Mechanoluminescence goes crystal-free

For the first time, scientists have shown that mechanoluminescence can occur in the absence of a crystalline phase and polymer matrix, using amorphous solids made from copper complexes.¹

Mechanoluminescence is light emitted in response to mechanical stress, such as grinding or friction. It’s usually linked to rigid crystals, but repeated breakage reduces their size and weakens the effect, limiting their applications.

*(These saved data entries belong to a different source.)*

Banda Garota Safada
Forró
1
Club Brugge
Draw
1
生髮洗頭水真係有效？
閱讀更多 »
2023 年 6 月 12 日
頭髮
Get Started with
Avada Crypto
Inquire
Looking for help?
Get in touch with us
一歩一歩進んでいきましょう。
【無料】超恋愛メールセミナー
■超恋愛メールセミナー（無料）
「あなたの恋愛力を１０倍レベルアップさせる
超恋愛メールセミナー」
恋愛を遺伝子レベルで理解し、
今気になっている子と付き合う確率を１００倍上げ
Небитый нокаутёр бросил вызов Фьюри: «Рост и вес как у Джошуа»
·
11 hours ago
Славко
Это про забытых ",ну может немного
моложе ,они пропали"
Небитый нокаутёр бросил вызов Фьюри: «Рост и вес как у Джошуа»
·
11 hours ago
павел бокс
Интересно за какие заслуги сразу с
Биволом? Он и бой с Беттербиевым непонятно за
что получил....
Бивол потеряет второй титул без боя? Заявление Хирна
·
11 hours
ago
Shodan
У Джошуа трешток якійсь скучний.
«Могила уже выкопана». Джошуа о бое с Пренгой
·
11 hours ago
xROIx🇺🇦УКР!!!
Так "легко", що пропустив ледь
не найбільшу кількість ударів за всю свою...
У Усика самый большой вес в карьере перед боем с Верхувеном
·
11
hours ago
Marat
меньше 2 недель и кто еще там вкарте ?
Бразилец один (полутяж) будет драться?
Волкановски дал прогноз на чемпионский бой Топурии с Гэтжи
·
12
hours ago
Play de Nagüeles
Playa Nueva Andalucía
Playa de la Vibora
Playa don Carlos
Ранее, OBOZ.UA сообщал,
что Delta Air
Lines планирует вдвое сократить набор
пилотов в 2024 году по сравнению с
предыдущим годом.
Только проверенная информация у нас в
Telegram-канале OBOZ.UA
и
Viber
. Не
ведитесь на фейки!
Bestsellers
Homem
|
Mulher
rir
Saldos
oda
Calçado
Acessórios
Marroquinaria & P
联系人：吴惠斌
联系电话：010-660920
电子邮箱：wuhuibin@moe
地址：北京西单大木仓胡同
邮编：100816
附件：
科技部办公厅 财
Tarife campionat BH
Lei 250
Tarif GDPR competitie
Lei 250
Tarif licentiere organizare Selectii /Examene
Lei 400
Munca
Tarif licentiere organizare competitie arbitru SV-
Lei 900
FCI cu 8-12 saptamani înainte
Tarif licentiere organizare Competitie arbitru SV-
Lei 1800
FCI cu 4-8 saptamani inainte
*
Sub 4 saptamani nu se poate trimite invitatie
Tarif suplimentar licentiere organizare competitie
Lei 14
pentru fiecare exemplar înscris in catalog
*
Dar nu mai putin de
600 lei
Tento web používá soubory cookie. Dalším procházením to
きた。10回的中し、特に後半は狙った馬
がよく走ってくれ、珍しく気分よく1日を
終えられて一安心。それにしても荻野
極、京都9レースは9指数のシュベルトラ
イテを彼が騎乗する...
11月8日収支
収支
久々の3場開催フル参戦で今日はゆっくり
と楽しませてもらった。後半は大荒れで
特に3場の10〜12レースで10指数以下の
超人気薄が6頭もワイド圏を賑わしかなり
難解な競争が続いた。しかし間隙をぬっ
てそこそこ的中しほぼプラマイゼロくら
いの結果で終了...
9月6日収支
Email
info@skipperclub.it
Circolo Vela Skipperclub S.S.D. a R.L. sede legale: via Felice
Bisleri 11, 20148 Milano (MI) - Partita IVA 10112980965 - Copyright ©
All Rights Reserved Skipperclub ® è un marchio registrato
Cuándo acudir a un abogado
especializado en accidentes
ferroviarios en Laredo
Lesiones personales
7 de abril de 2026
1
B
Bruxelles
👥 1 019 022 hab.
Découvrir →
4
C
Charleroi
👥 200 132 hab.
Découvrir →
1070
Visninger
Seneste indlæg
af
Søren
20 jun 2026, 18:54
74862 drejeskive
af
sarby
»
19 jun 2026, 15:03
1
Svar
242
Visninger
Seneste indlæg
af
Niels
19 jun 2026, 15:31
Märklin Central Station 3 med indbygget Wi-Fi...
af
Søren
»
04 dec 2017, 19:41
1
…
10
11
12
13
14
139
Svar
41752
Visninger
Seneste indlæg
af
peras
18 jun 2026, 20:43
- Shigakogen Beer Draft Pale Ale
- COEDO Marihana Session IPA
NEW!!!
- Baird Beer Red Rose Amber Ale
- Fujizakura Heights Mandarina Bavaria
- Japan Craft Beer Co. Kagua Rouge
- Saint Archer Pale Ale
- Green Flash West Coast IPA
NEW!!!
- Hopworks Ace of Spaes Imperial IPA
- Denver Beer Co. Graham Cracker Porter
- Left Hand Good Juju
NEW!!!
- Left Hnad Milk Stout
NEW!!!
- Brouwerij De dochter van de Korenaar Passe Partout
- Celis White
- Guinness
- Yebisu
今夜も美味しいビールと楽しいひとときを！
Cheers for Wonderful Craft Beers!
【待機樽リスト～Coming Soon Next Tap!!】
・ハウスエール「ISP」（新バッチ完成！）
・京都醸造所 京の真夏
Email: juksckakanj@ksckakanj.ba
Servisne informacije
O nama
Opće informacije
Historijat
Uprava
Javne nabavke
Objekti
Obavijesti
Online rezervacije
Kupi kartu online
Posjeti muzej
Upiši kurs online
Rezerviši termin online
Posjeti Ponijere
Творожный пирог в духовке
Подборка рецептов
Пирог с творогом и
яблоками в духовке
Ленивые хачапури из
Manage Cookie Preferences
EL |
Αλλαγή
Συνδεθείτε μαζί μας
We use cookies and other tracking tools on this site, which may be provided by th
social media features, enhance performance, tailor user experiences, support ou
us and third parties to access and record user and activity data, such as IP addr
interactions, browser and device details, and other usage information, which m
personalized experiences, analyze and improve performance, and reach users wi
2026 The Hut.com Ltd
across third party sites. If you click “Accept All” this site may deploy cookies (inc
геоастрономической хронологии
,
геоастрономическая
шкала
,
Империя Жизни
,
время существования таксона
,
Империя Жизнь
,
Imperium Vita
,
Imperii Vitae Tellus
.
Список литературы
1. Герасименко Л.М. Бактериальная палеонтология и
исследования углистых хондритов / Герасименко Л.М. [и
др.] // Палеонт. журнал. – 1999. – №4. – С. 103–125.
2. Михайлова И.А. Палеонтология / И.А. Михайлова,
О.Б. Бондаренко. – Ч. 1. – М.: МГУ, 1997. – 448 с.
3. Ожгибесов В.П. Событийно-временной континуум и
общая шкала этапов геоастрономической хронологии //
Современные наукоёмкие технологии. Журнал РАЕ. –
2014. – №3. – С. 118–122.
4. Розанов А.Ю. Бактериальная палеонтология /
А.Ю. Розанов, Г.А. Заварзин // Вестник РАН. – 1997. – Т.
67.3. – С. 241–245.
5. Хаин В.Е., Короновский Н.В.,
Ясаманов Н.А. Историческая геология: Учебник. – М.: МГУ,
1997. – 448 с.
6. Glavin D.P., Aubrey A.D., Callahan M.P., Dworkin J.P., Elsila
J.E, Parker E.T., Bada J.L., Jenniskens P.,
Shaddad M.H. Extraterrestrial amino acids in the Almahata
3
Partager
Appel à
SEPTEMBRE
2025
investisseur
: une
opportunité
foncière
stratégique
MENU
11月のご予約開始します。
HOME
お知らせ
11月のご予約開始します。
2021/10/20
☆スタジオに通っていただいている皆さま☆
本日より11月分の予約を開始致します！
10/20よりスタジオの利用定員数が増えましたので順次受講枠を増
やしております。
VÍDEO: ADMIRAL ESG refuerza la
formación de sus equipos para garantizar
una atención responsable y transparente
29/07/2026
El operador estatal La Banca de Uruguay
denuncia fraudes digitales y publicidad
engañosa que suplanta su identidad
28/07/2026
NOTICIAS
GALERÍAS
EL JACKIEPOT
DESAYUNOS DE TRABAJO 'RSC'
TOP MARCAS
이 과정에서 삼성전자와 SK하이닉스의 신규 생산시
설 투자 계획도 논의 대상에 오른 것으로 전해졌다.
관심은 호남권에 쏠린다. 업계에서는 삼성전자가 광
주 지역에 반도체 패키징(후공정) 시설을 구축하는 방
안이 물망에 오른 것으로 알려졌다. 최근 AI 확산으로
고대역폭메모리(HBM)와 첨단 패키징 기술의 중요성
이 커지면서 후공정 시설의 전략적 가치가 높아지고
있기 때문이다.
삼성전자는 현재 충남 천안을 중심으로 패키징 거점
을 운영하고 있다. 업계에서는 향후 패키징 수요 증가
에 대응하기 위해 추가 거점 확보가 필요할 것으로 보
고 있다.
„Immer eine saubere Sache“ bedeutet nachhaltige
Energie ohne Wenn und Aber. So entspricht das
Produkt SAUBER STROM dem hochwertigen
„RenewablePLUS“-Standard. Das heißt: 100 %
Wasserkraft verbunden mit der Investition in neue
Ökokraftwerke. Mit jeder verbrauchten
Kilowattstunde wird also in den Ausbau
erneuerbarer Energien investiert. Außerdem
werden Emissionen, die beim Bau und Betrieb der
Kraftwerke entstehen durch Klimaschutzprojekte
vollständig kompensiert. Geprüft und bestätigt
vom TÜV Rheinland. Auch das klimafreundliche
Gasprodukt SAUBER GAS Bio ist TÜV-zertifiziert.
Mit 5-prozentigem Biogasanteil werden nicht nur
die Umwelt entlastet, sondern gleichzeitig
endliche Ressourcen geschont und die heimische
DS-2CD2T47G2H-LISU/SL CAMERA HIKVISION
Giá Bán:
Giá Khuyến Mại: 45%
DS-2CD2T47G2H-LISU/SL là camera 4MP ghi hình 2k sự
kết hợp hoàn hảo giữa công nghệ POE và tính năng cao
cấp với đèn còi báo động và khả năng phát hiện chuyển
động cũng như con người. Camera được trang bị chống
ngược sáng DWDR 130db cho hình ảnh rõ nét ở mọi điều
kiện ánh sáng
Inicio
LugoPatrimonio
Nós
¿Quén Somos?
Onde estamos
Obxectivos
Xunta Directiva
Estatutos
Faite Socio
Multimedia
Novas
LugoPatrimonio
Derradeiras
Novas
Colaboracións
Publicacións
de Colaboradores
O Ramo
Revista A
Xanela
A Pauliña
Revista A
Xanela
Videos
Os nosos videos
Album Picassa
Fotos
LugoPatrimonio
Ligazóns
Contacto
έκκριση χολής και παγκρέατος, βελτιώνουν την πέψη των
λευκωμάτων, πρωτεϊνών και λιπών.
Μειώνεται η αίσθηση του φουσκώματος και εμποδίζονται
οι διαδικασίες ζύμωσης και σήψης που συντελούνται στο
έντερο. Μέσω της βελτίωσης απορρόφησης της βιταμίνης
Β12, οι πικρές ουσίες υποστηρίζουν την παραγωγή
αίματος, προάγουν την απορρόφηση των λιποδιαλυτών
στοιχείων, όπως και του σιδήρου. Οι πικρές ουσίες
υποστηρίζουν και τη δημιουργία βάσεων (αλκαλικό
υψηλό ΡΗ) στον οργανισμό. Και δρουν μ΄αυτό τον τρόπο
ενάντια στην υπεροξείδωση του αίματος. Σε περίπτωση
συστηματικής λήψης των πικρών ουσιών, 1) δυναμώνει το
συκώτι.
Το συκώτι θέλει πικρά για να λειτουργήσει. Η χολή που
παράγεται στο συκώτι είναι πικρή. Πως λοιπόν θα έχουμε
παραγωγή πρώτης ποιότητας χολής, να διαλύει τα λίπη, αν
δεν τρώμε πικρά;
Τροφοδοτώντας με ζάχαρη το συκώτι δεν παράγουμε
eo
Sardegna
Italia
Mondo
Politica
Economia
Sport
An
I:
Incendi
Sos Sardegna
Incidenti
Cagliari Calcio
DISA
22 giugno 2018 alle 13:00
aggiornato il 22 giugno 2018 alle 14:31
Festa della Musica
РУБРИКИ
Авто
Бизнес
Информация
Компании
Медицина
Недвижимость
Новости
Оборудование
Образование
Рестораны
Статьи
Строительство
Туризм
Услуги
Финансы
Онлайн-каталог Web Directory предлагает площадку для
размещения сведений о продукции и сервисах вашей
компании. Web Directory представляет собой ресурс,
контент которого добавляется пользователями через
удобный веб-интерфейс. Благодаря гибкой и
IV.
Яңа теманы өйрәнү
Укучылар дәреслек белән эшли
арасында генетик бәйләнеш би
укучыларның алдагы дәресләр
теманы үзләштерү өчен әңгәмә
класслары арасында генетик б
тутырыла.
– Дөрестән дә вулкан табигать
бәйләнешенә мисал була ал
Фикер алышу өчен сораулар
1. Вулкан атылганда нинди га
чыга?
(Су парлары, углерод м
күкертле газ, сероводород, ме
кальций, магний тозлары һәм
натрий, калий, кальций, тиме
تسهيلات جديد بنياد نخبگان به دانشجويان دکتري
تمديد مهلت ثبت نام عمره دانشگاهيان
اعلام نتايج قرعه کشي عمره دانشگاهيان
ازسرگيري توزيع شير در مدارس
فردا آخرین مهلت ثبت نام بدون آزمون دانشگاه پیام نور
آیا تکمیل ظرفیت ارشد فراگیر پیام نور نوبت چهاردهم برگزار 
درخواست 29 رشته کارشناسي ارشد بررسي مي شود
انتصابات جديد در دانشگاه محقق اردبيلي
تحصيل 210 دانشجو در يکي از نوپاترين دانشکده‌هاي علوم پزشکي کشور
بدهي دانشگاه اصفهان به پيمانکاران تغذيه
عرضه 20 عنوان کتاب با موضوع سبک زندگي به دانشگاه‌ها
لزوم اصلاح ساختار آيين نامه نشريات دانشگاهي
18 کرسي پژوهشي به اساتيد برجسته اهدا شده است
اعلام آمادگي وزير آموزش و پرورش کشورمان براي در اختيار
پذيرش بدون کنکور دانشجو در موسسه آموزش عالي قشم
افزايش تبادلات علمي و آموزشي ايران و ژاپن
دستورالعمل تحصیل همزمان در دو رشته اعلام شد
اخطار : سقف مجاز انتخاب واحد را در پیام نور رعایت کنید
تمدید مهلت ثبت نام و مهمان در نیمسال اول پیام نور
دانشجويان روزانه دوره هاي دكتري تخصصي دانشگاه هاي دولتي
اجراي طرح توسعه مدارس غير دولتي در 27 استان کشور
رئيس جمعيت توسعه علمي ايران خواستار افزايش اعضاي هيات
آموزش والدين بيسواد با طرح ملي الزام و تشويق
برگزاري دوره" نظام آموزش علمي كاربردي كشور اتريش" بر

It can also occur in crystalline compounds combined with a polymer matrix. In 2020, a team surrounding Julia Khusnutdinova and Ayumu Karimata from the Okinawa Institute of Science and Technology (OIST) in Japan, showed that a family of copper complexes was mechanoluminescent not only in the crystalline state, but also as amorphous physically blended polymer films.²

Now, Khusnutdinova, Karimata and their colleagues have shown that mechanoluminescence can occur in pure amorphous photoluminescent solids. They made a series of heteroleptic copper(i) complexes, where copper is bonded to two different ligands. Friction triggered mechanoluminescence in these materials, and so did non-destructive stimuli such as contact-separation (peeling a polymer film from the surface) and bending or twisting.

Remarkably, friction-induced mechanoluminescence was seen across the entire family of complexes, suggesting it depends on factors other than those that govern crystalline materials. The team proposes that friction-induced electron transfer and contact electrification may be what excites the metal complexes in these amorphous films.

The work is unique in demonstrating that mechanoluminescence can arise without crystal fracture and a polymer matrix. It also establishes a simple method for generating mechanoluminescence under mild conditions, enabling access to mechanoluminescent systems, removing the need for complex crystal design.